*** Opening of TEXT BLOCK ***

Research Projects

Southeastern Center for Air Pollution and Epidemiology (SCAPE)

(EPA; Heather Holmes, Sunni Ivey, Siv Balachandran, Mariel Friberg, Wenxian Zhang, Yongtao Hu​)

Air pollution concentrations measured from regulatory monitoring networks are commonly used as air quality metrics in time-series epidemiologic analysis to investigate air quality and human health associations.  While these data provide useful indicators for air pollution impacts in a region, the data are limited temporally, spatially and chemically.  Further, that data cannot directly identify the sources of the pollution.  To best utilize this data in health studies in-depth analysis is required, including the use of models to characterize the mixtures, sources and species impacting both individual locations and wider areas.  Further, there is growing interest in how pollutant mixtures might combine to impact health.   As part of the EPA-funded Southeastern Center for Air Pollution and Epidemiology (SCAPE, http://www.scape.gatech.edu/), a Mixtures Characterization (MC) Toolkit is being developed to effectively analyze air pollution and air quality modeling data to better understand how sources are combining to impact air quality for use in health assessments.  In addition to source characterization, exposure estimates are a knowledge gap in health studies, thus the MC Toolkit includes spatial averaging and temporal interpolation components to improve the concentration distribution modeling.

*** Close of TEXT BLOCK ***

[EXERCISE REQUIREMENTS]
• a. Condense the paragraph of the SCAPE description that begins "Air pollution concentrations measured" into a short bulleted list, keeping its main facts.
• b. Reproduce the SCAPE description starting at "Research Projects" and ending at "Zhang, Yongtao Hu​)", putting "Exposure Science" wherever "Epidemiology" appears.

*** Opening of INFORMATION GIVEN ***

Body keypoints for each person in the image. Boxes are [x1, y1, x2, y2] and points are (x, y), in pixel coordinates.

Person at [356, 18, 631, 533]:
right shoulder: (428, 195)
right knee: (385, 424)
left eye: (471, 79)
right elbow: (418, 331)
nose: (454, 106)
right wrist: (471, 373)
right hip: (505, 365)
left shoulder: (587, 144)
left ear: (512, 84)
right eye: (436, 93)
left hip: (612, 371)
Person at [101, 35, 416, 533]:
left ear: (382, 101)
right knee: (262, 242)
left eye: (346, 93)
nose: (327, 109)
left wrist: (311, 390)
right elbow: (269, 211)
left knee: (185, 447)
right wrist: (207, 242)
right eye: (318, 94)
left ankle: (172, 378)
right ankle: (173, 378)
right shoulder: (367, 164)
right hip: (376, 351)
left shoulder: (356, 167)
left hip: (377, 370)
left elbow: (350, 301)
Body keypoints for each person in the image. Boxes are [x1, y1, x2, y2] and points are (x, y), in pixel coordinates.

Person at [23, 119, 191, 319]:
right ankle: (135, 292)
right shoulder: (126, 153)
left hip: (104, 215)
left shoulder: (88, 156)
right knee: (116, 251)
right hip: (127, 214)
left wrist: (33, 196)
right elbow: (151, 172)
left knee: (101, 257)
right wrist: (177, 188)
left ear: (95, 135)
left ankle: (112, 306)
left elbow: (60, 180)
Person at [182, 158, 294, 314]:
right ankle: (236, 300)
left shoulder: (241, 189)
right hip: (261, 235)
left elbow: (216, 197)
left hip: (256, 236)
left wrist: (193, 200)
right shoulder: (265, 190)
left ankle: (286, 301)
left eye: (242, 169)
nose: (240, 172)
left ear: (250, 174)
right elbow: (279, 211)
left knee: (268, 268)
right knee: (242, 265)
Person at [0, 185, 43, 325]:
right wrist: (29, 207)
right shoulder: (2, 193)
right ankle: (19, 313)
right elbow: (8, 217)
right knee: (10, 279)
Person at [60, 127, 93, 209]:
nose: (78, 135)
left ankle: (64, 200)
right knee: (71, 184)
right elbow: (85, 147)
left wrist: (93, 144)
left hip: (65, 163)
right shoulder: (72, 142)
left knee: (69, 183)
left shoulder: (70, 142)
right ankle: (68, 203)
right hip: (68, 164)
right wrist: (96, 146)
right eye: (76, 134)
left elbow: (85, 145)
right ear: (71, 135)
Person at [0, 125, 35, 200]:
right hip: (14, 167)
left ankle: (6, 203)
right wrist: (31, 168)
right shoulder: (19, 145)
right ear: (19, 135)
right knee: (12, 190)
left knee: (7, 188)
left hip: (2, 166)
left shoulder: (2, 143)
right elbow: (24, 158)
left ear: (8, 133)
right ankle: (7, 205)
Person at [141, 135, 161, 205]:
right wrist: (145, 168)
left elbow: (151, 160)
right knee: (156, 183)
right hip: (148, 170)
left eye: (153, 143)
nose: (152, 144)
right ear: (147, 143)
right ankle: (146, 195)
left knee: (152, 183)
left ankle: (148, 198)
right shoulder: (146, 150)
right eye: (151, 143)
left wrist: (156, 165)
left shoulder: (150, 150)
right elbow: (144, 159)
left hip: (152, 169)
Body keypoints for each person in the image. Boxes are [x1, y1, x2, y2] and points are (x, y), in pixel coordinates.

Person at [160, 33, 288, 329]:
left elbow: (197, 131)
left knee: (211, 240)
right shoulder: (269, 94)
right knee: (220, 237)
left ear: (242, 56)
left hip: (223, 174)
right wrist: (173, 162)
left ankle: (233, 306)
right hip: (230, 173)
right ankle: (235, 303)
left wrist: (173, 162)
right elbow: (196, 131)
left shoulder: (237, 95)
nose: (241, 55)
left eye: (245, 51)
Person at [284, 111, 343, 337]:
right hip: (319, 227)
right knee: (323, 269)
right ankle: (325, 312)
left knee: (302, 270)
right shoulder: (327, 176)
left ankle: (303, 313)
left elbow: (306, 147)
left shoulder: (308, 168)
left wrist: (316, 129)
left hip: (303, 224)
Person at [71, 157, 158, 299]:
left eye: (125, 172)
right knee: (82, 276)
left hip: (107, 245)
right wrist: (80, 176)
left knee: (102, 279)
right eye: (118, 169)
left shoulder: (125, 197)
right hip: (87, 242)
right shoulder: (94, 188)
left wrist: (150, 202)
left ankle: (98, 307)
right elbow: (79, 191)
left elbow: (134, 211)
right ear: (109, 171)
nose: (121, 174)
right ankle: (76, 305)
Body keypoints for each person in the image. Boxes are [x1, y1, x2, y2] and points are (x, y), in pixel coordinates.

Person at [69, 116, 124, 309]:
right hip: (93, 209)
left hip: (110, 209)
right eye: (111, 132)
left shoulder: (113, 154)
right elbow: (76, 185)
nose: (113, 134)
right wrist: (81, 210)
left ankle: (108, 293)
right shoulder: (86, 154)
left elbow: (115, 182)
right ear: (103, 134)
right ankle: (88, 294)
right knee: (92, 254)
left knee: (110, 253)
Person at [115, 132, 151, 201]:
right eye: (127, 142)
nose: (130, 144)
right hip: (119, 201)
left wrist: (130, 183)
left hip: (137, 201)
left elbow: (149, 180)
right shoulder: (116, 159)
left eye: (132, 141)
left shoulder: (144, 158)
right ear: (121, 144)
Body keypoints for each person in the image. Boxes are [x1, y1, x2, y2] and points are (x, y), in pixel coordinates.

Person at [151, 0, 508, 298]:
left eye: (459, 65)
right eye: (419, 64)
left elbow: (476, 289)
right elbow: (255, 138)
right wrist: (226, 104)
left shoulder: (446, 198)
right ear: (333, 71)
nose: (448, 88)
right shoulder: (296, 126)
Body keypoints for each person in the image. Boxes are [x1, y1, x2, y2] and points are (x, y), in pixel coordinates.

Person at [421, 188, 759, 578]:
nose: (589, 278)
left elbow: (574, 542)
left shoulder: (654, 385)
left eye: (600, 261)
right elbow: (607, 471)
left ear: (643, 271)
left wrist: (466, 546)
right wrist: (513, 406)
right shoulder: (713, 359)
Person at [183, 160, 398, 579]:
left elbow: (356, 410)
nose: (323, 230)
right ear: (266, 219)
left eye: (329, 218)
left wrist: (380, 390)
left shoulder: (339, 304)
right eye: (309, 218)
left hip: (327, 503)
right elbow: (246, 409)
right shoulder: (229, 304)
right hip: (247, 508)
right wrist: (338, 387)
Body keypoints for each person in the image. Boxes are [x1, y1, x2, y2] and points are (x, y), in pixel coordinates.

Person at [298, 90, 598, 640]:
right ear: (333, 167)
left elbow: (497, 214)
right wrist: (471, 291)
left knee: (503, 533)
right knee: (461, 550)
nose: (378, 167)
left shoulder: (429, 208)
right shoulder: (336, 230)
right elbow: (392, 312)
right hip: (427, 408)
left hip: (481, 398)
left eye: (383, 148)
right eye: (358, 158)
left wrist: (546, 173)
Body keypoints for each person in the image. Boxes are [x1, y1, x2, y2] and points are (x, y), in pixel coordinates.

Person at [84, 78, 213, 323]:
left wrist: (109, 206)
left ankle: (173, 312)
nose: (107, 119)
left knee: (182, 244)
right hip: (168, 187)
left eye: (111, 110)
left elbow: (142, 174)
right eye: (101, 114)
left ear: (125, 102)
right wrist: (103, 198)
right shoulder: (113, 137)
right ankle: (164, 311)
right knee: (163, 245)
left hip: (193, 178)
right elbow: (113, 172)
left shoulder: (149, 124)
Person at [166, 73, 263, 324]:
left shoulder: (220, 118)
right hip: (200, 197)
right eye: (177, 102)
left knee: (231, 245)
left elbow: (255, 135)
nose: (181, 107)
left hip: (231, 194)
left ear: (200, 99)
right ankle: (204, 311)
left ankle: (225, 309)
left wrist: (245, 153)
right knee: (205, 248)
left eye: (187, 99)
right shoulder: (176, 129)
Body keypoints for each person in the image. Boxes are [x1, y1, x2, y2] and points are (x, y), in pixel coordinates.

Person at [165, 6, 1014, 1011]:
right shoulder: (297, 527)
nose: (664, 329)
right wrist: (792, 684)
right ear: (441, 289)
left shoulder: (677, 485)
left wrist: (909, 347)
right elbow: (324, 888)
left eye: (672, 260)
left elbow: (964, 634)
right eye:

*** Close of INFORMATION GIVEN ***

[SOLUTIONS BELOW]
• a.
- Time-series epidemiologic studies commonly use air pollution concentrations from regulatory monitoring networks to look at links between air quality and human health.
- These data are limited in time, space and chemical detail, and they cannot directly identify pollution sources.
- Using the data well in health studies takes in-depth analysis, including models that characterize the mixtures, sources and species affecting individual locations and wider areas.
- Interest is growing in how pollutant mixtures might combine to affect health.
- The EPA-funded Southeastern Center for Air Pollution and Epidemiology (SCAPE) is developing a Mixtures Characterization (MC) Toolkit. It analyzes air pollution and air quality modeling data to show how sources combine to affect air quality, for use in health assessments.
- Exposure estimates are a knowledge gap in health studies. The toolkit therefore includes spatial averaging and temporal interpolation components to improve concentration distribution modeling.

• b.
Research Projects

Southeastern Center for Air Pollution and Exposure Science (SCAPE)

(EPA; Heather Holmes, Sunni Ivey, Siv Balachandran, Mariel Friberg, Wenxian Zhang, Yongtao Hu​)